The Supreme Court, or SCOTUS, is the only court established by the U.S. Constitution (Article Three), and under the Judiciary Act of 1789, the Court was to be composed of six members. As the highest federal court in the United States, SCOTUS has discretionary appellate jurisdiction, or the authority to hear appeals to cases decided by all lower federal and state court cases at their volition. This court is the highest and final interpreter of federal laws and the Constitution.
While Congress set the number of justices to six in the Judiciary Act of 1789, the Constitution did not and still does not specify the number of justices. As westward expansion increased, Congress voted to add justices as needed to deal with cases from the growing number of judicial courts. In 1807, Supreme Court justices were increased to seven, and then to nine in 1837. In 1863, the number was raised to ten; just three years later, Congress–on behalf of Chief Justice Salmon P. Chase, passed an act reducing the number of justices back to seven. However, in 1869, Congress passed the Circuit Judges Act setting the number back to nine, where it remains over a hundred years later.

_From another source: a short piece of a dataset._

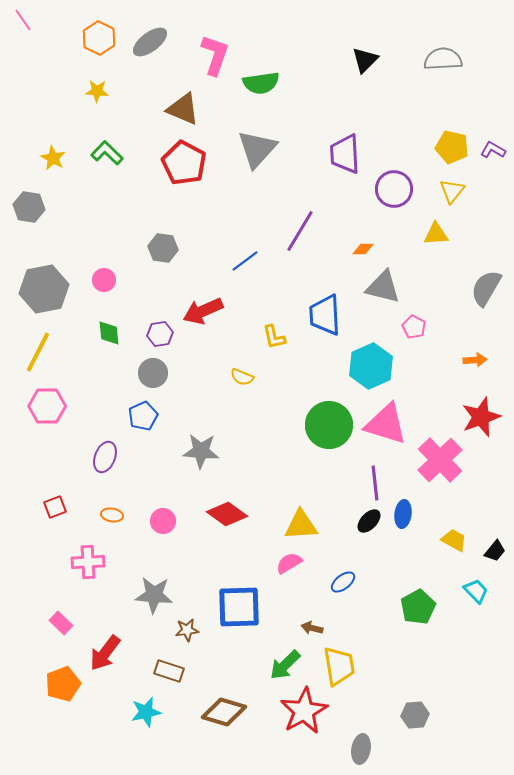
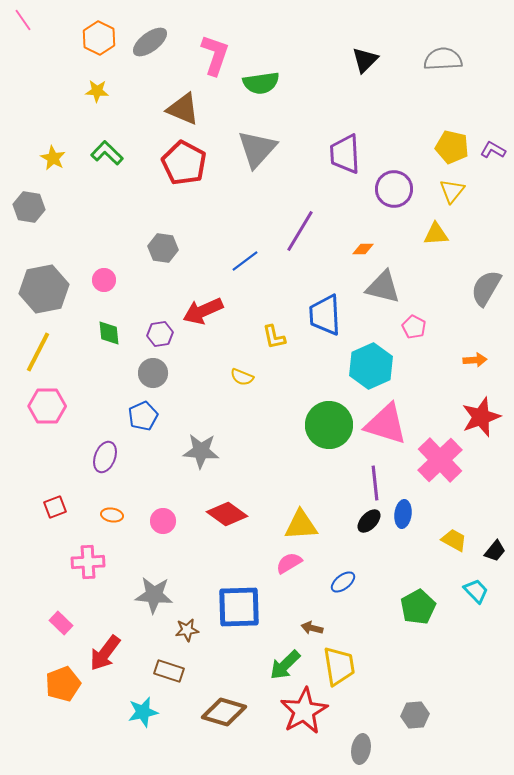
cyan star at (146, 712): moved 3 px left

Although the Supreme Court was soon recognized as its role as a coequal branch of government, it did not have its own building until 1935–nearly two hundred years after its establishment. On October 13, 1932, Chief Justice Charles Evans Hughes expresses the importance of the Supreme Court in the American system as he laid the cornerstone for the building, “The Republic endures, and this is the symbol of its faith.”
After three years of construction, the Court was finally provided a building of its own. The court building was appropriated nearly $10 million to complete construction and furnishings, although $94,000 was returned to the Treasury upon completion.
The Supreme Court was given a classical Corinthian architectural style to harmonize with nearby congressional buildings. The design was crafted to portray the importance and dignity of the Court and the Judiciary as a coequal, independent branch of the government. It is a representative symbol of “the national ideal of justice in the highest sphere of activity.”